- AIM OF THE EXERCISE
As you work through the listing, transcribe every line exactly as it reads.

- INPUT DATA
**********

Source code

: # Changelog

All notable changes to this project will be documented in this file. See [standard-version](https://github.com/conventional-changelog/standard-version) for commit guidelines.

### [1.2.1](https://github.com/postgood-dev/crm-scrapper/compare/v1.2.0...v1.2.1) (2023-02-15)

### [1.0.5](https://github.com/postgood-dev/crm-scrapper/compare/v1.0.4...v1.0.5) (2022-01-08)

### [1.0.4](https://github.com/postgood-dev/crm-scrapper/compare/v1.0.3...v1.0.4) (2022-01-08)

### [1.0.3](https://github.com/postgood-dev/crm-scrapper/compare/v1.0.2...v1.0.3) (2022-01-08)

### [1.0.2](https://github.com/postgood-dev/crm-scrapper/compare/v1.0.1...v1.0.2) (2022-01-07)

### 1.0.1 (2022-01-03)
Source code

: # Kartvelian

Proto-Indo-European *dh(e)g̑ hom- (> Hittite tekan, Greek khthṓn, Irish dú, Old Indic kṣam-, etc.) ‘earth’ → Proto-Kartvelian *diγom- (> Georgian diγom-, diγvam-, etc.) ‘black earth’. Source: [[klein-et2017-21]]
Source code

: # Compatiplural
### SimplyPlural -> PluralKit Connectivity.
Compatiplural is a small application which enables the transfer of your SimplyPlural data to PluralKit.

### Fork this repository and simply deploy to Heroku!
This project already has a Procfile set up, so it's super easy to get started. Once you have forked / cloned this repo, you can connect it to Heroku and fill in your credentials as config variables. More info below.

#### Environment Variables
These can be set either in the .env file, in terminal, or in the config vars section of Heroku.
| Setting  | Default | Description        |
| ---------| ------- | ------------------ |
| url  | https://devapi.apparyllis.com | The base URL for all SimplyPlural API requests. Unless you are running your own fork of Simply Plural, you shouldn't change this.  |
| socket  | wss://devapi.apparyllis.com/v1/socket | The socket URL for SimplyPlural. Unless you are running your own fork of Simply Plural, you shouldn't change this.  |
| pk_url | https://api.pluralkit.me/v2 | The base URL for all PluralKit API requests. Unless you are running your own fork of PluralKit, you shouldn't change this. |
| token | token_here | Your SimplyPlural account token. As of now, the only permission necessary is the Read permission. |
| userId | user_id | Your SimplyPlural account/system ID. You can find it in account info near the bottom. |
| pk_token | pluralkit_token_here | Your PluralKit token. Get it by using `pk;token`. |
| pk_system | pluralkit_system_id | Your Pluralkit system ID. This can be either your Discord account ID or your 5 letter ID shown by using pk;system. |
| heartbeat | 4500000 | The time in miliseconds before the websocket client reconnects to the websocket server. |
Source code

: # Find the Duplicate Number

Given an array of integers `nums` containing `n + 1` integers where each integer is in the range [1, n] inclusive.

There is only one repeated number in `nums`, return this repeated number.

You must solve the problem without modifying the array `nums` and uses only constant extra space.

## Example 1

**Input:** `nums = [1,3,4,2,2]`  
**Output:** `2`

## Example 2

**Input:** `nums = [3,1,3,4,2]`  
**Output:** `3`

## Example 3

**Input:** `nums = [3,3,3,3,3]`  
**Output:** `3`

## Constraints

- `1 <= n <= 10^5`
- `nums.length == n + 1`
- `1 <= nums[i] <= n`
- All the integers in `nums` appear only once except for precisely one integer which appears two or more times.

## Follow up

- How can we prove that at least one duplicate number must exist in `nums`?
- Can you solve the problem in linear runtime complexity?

**********

- ANSWER TO THE EXERCISE
Source code

: # Changelog

All notable changes to this project will be documented in this file. See [standard-version](https://github.com/conventional-changelog/standard-version) for commit guidelines.

### [1.2.1](https://github.com/postgood-dev/crm-scrapper/compare/v1.2.0...v1.2.1) (2023-02-15)

### [1.0.5](https://github.com/postgood-dev/crm-scrapper/compare/v1.0.4...v1.0.5) (2022-01-08)

### [1.0.4](https://github.com/postgood-dev/crm-scrapper/compare/v1.0.3...v1.0.4) (2022-01-08)

### [1.0.3](https://github.com/postgood-dev/crm-scrapper/compare/v1.0.2...v1.0.3) (2022-01-08)

### [1.0.2](https://github.com/postgood-dev/crm-scrapper/compare/v1.0.1...v1.0.2) (2022-01-07)

### 1.0.1 (2022-01-03)
Source code

: # Kartvelian

Proto-Indo-European *dh(e)g̑ hom- (> Hittite tekan, Greek khthṓn, Irish dú, Old Indic kṣam-, etc.) ‘earth’ → Proto-Kartvelian *diγom- (> Georgian diγom-, diγvam-, etc.) ‘black earth’. Source: [[klein-et2017-21]]
Source code

: # Compatiplural
### SimplyPlural -> PluralKit Connectivity.
Compatiplural is a small application which enables the transfer of your SimplyPlural data to PluralKit.

### Fork this repository and simply deploy to Heroku!
This project already has a Procfile set up, so it's super easy to get started. Once you have forked / cloned this repo, you can connect it to Heroku and fill in your credentials as config variables. More info below.

#### Environment Variables
These can be set either in the .env file, in terminal, or in the config vars section of Heroku.
| Setting  | Default | Description        |
| ---------| ------- | ------------------ |
| url  | https://devapi.apparyllis.com | The base URL for all SimplyPlural API requests. Unless you are running your own fork of Simply Plural, you shouldn't change this.  |
| socket  | wss://devapi.apparyllis.com/v1/socket | The socket URL for SimplyPlural. Unless you are running your own fork of Simply Plural, you shouldn't change this.  |
| pk_url | https://api.pluralkit.me/v2 | The base URL for all PluralKit API requests. Unless you are running your own fork of PluralKit, you shouldn't change this. |
| token | token_here | Your SimplyPlural account token. As of now, the only permission necessary is the Read permission. |
| userId | user_id | Your SimplyPlural account/system ID. You can find it in account info near the bottom. |
| pk_token | pluralkit_token_here | Your PluralKit token. Get it by using `pk;token`. |
| pk_system | pluralkit_system_id | Your Pluralkit system ID. This can be either your Discord account ID or your 5 letter ID shown by using pk;system. |
| heartbeat | 4500000 | The time in miliseconds before the websocket client reconnects to the websocket server. |
Source code

: # Find the Duplicate Number

Given an array of integers `nums` containing `n + 1` integers where each integer is in the range [1, n] inclusive.

There is only one repeated number in `nums`, return this repeated number.

You must solve the problem without modifying the array `nums` and uses only constant extra space.

## Example 1

**Input:** `nums = [1,3,4,2,2]`  
**Output:** `2`

## Example 2

**Input:** `nums = [3,1,3,4,2]`  
**Output:** `3`

## Example 3

**Input:** `nums = [3,3,3,3,3]`  
**Output:** `3`

## Constraints

- `1 <= n <= 10^5`
- `nums.length == n + 1`
- `1 <= nums[i] <= n`
- All the integers in `nums` appear only once except for precisely one integer which appears two or more times.

## Follow up

- How can we prove that at least one duplicate number must exist in `nums`?
- Can you solve the problem in linear runtime complexity?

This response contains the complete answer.